Gefährlich an Klettersteigen wie auch bei anderen Action-Sportarten - egal, ob in Manderscheid oder anderswo - wird es laut Jentzsch-Rabl nur: „Wenn man sich selbst überschätzt oder mit der Ausrüstung nicht umgehen kann.“ In Rheinland-Pfalz gebe noch andere Routen, die auch als Klettersteige bezeichnet würden, wie den Klettersteig Boppard, den Collis Steilpfad in Zell an der Mosel und den Calmont Klettersteig.
„Diese Touren haben aber nur ganz kurze, mit Stahlseil versicherte Passagen bis zu Schwierigkeitsstufe B. Dort, wo es beim Boppard Klettersteig bei der schwierigsten Stelle aufhört, fängt es beim Burgenklettersteig Manderscheid bei der leichtesten Stelle an“, sagt Jentzsch-Rabl.

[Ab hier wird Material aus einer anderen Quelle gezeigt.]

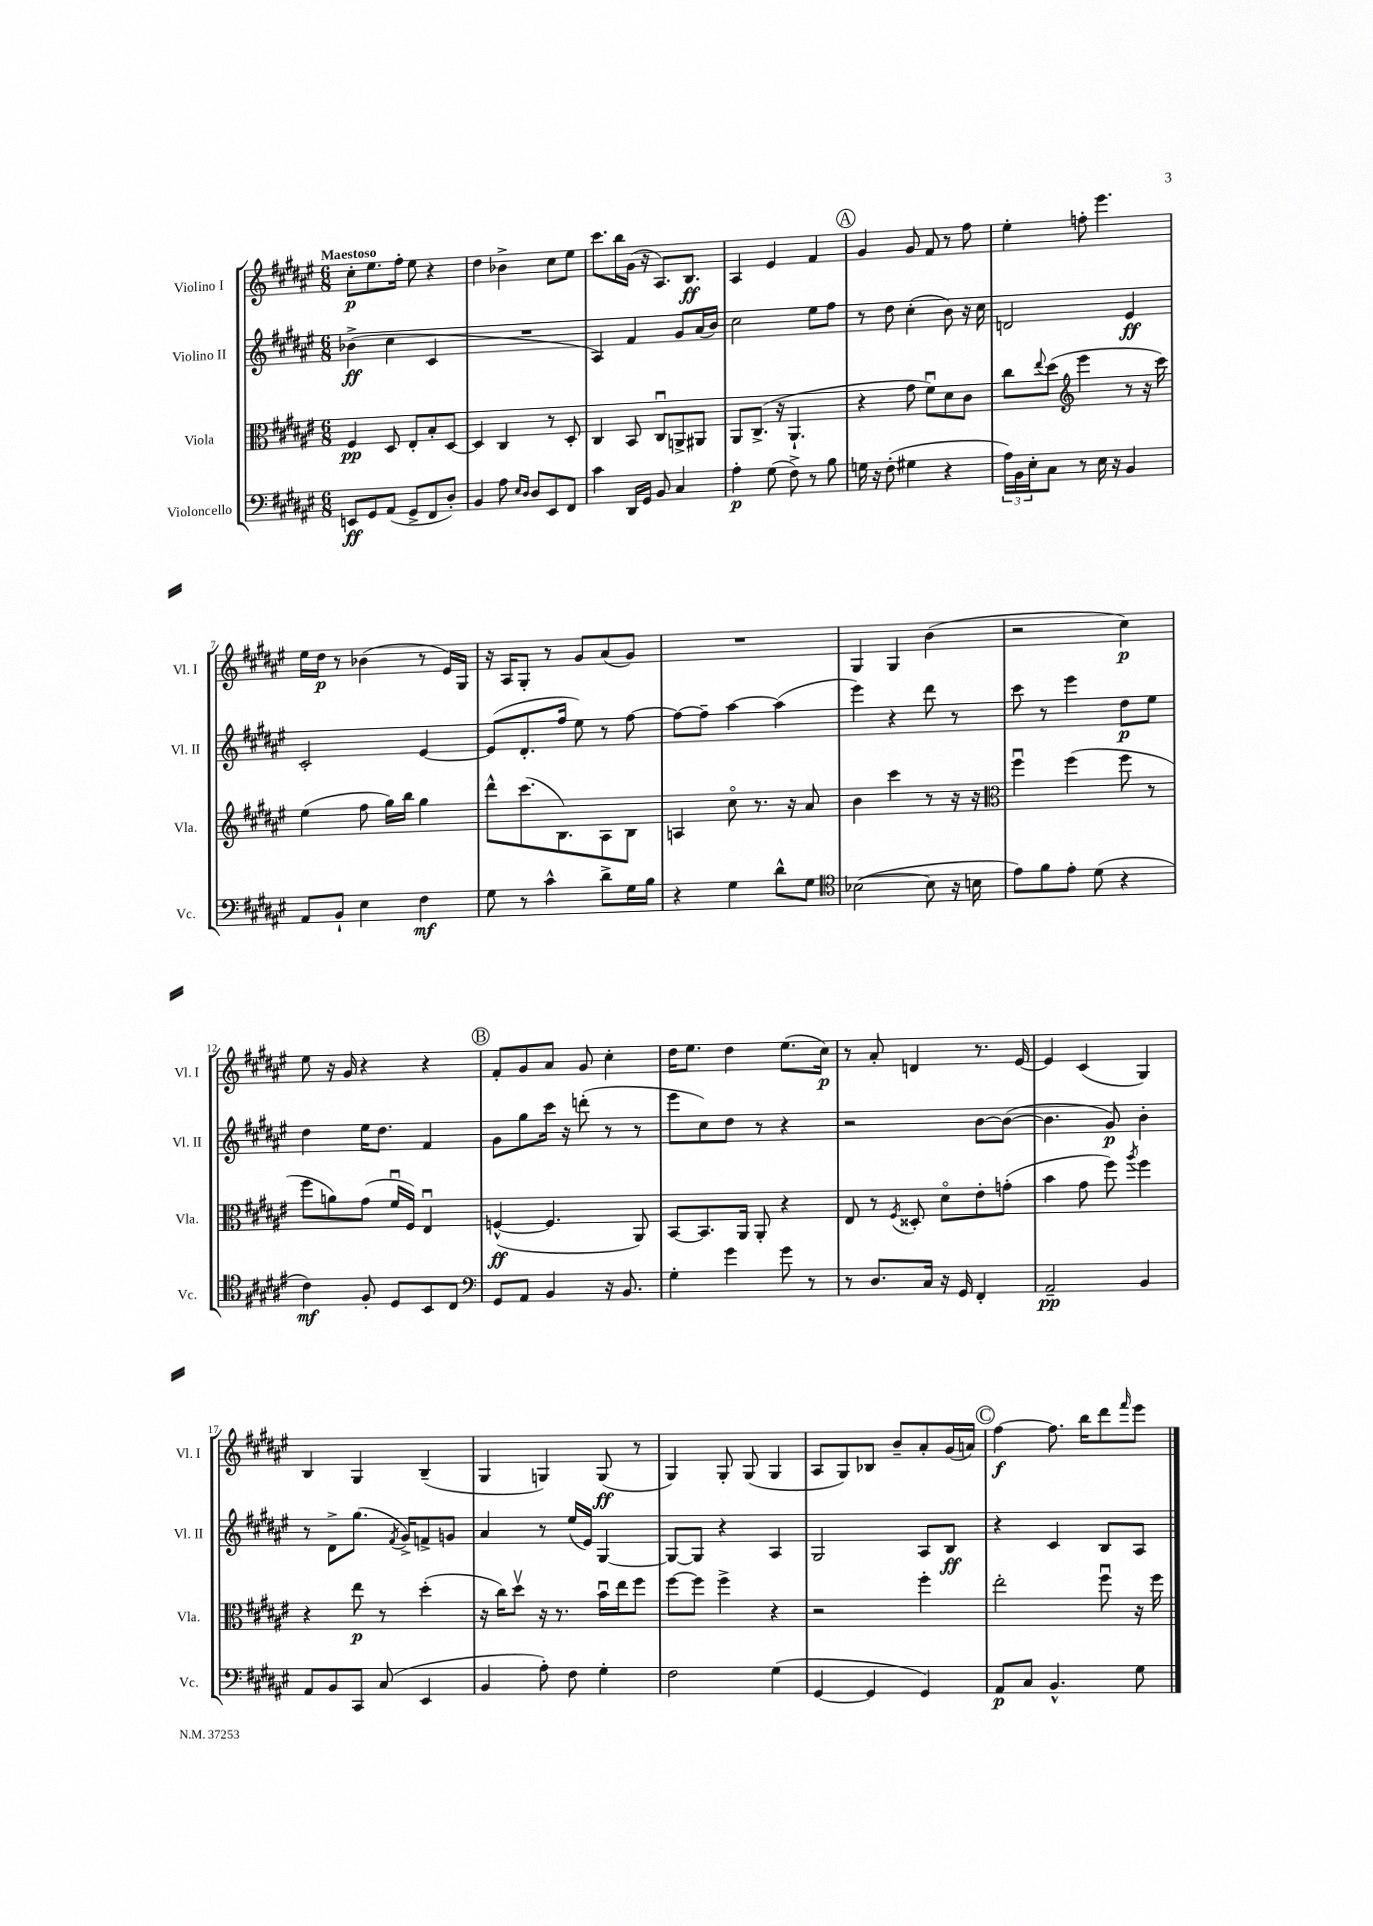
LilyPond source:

Die Bewertung der Schwierigkeit reicht von A (leicht) bis F (extrem schwer). „Wer unsicher ist, nimmt besser einen Führer oder macht davor einen Klettersteigkurs“, rät er.
Der Landesverband des Deutschen Alpenvereins hat auch eine erhöhte Nachfrage nach Kursen zur Vorbereitung festgestellt. „Es ist gut zu üben. Der Bedarf ist da“, sagt Landesvorsitzender Lothar Lukoschek in Kaiserslautern. Sektionen des Vereins würden daher vor Ort auch vorübergehende Übungsparcours bauen, um Techniken für spätere Touren dann im Gebirge zu lernen. Diese Kurse seien in der Regel ausgebucht. Daneben gebe es in der Pfalz auch eine „vitale Szene“ an Sportkletterern, die im Pfälzer Wald unterwegs seien.